The following morning Issy headed up to Stoke Newington High Street, aiming to leave flyers and free samples in every shop. This wasn’t as easy as it sounded. Every little shop already had every spare centimetre of space taken up with flyers for yoga classes, baby gyms and massage, circus school, jazz concerts, tango lessons, home delivery organic vegetables, knitting circles, library events, local theatre shows and nature walks. The world seemed papered in flyers, thought Issy, and Zac’s beautiful, elegant designs seemed suddenly limp and colourless going up against neon oranges and bright yellows. The people in the little shops seemed listless and uninterested, although they accepted the cakes of course. Issy took the opportunity to study them. These were people, like her, who’d had a dream of running their own business and had gone for it. She wished they looked a little less exhausted and unhappy.

About a third of the way down the street an angry-looking woman in a tie-dye T-shirt with messy hair came storming up to her with a bumptious look on her face.

‘What are you doing?’ she demanded peremptorily.

‘I’m handing out samples for my new café,’ said Issy bravely, proffering the tin. ‘Would you like one?’

The woman made a face. ‘Full of refined sugar and trans-fats, designed to turn us into obese TV slaves? Not bloody likely.’

Issy had encountered lack of interest, but this was the first open hostility she’d faced over the café, she realized.

‘OK, never mind,’ she said, replacing the lid.

‘But you can’t just go handing stuff out,’ said the woman. ‘There’s other cafés on this street! We’ve been here a lot longer than you, so you just have to butt out of our way.’

Issy turned round, and sure enough, at the doors of several coffee houses and tea shops people were standing and watching, their eyes hostile.

‘And we’re a co-operative,’ said the woman. ‘We all work together in partnership. Everything is wholesome and everything is fair trade. We’re not poisoning children. And that’s what the community wants around here. So you can just back off.’

Issy felt herself shaking with upset and rage. Who was this horrible bloody woman with her horrible long grey greasy hair and ugly spectacles and hideous T-shirt?

‘I think there’s room for everyone,’ she managed, her voice shaking.

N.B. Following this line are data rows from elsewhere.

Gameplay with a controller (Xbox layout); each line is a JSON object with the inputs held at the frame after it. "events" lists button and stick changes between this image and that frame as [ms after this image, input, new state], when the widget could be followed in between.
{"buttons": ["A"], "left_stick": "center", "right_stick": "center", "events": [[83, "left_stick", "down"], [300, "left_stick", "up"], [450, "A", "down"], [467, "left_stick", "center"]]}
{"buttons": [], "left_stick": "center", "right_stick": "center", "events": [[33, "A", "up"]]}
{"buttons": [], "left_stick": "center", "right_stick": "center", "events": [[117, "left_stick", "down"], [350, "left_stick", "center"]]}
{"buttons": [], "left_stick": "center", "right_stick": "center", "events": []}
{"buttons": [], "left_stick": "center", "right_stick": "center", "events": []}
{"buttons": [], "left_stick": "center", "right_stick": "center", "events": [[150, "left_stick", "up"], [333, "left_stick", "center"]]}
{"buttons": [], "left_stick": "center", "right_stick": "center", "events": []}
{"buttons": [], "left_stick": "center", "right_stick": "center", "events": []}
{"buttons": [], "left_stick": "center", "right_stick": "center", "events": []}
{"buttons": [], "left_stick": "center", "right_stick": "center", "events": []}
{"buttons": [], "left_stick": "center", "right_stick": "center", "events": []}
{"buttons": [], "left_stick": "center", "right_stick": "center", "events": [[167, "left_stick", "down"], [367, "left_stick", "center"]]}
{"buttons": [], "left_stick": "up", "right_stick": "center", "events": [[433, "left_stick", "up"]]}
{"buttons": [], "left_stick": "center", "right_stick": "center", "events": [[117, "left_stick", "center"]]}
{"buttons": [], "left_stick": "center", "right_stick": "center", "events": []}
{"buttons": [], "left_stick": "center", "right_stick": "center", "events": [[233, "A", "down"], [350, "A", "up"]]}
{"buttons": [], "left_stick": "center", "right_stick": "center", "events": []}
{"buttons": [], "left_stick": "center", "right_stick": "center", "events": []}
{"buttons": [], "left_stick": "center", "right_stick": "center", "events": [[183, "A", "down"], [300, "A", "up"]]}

‘Well there’s not,’ said the woman, who’d obviously spent a lifetime standing up and shouting at gatherings and, as far as Issy could tell, was thoroughly enjoying this. ‘We were here first. We’re helping communities in Africa, you’re not doing anyone the least bit of good. Nobody wants you. So just piss off, OK? Or at least the next time ask before you come up trying to steal people’s livelihoods.’

Someone in a doorway muttered, ‘Hear, hear,’ loud enough so that Issy caught it. She stumbled off, half blinded with tears, conscious of the eyes of the other café owners on her back – wearing that silly floral dress, they must think her a completely stupid priss. Hardly knowing where she was going, just that she couldn’t turn back through that crowd – feeling she could never ever walk that street again – she headed straight to the main road where she could lose herself in the mass of humanity, of all colours and types, thronging the Dalston Road, where no one would notice a crying woman in a vintage dress.